Delhi recorded 43.1 degrees Celsius for the third day in a row on Thursday (July 1) — the maximum temperature for the national capital this year. It is the highest temperature for Delhi in July since 2012 (43.5 degrees Celsius). No respite is expected on Friday (July).
Normally, the monsoon arrives in the national capital by June 27 and covers the entire country by July 8. Last year, it north-west winds hot Delhi on June 25.
NDTV reported that Delhi’s highest maximum temperature for the month of July in 2020 was 41.6 degrees Celsius. In 2019 it was 42.2 degrees Celsius, in 2018 40.1 degrees Celsius, in 2017 38.5 degrees Celsius and in 2016 it was 39.8 degrees Celsius.
IMD Director General Mrutunjay Mohapatra said the temperature is likely to drop after July 7 when south-west monsoon enters Delhi. However, increased humidity may not give much respite from perspiration. Monsoon will remain “below normal” in the region for the whole of July, which is a matter of concern for farmers, especially those who grow paddy.
Kharif sowing is in progress and has reached completion in several parts of the country. A few days from now, irrigation cycle would start and that’s when farmers would like the rains to gain momentum. Skymet Weather has forecast monsoon revival from July 6, after a week-long break from June 29.

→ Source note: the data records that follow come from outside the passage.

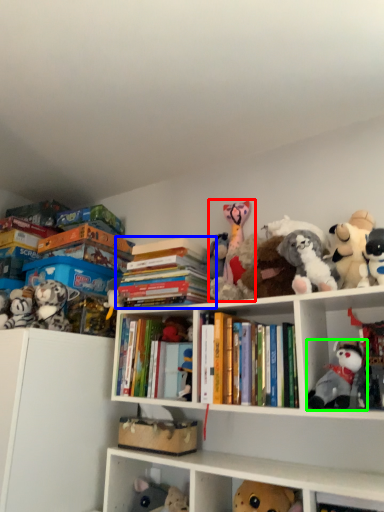
Question: Which object is positioned closest to toy (highlighted by a red box)? Select from book (highlighted by a blue box) and toy (highlighted by a green box).

Choices:
 (A) book
 (B) toy

Answer: (A)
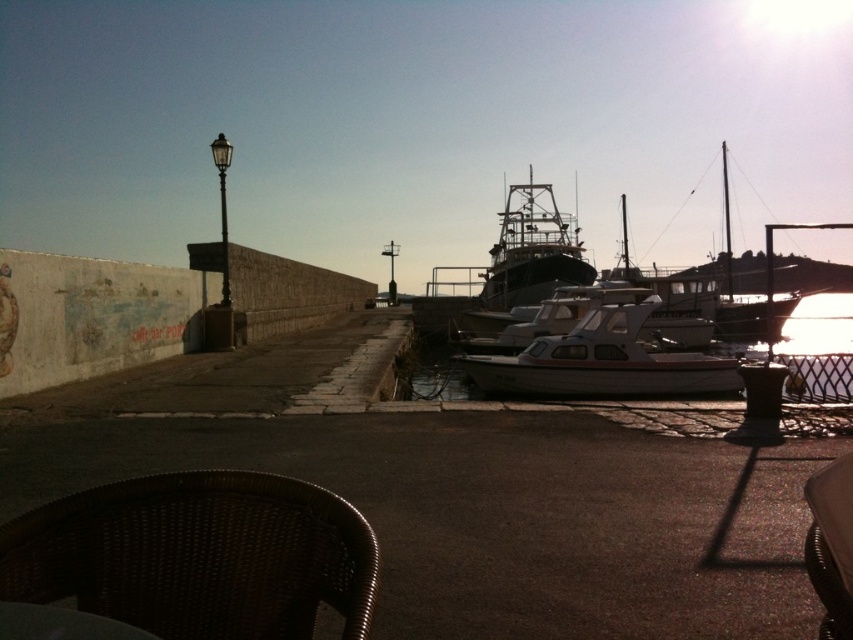
You are standing at the center of the walkway in the harbor scene. You want to place a small potted plant exactly at the center of the walkway. The brown woven chair at lower left is located at coordinates 0.869, 0.233. Can you determine if the potted plant will be closer to the chair or the streetlamp?

The brown woven chair at lower left is located at coordinates (x=198, y=556). Since the potted plant is placed at the center of the walkway, which is equidistant from both ends, the distance to the chair and the streetlamp would depend on their positions. However, without knowing the exact coordinates of the streetlamp, it is impossible to determine which is closer.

What is the pre-condition to declare heatwave?
The IMD declares ‘heatwave’ only when the maximum temperature crosses the 40 degrees Celsius mark and is at least 4.5 degrees Celsius above the normal temperature for that period.

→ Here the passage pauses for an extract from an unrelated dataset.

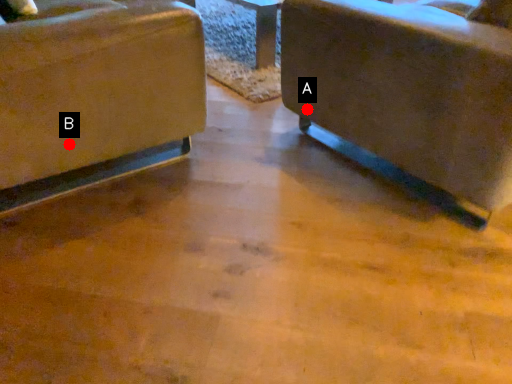
Question: Two points are circled on the image, labeled by A and B beside each circle. Which of the following is the farthest from the observer?

Choices:
 (A) A is further
 (B) B is further

Answer: (A)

If the rise above normal temperature is in excess of 6.5 degrees Celsius, a “severe” heatwave is declared.
According to Skymet, monsoon rains surpassed the daily average until June 20. As on June 20, the country was surplus by 40%. But since then, rain activities decrease over Indo Gangetic plains, central India as well as South Peninsula. As on June 26, monsoon was surplus by just 20%.
Monthly rainfall for July 2021 across the country is likely to be normal (94 to 106 per cent of Long Period Average), the IMD said.

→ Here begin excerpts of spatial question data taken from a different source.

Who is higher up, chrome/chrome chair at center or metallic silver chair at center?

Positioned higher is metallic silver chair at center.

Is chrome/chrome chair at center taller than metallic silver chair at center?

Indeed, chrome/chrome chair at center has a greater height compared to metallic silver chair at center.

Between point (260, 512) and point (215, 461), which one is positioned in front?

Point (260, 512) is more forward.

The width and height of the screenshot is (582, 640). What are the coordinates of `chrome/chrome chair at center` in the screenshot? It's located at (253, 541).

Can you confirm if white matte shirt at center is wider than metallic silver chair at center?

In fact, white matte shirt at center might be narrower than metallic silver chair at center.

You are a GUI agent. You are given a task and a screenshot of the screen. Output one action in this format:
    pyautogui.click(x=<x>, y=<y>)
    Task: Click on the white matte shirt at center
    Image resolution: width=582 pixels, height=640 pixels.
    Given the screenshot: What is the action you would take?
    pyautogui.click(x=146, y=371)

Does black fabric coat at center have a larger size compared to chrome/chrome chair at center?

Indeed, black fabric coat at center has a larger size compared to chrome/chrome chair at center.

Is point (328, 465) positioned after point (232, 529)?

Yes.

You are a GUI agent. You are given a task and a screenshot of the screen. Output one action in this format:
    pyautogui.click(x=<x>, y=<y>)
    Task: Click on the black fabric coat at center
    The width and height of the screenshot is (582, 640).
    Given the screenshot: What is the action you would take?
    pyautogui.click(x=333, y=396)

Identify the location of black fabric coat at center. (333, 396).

“The monsoon has covered most of the country except parts of Rajasthan, Delhi, Haryana and Punjab. Since June 19, no progress has been observed. Mid-latitude westerly winds, unfavourable Madden-Julian Oscillation (MJO) and absence of a low-pressure system over North Bay of Bengal are some of the reasons,” the IMD weekly report stated.
“Below normal to normal rainfall probability is likely over many areas of northwest India and some parts of south peninsula, central, east and northeast India. Normal to above normal rainfall is most likely to be experienced over parts of central India and adjacent areas of peninsular India and Gangetic plains,” it said.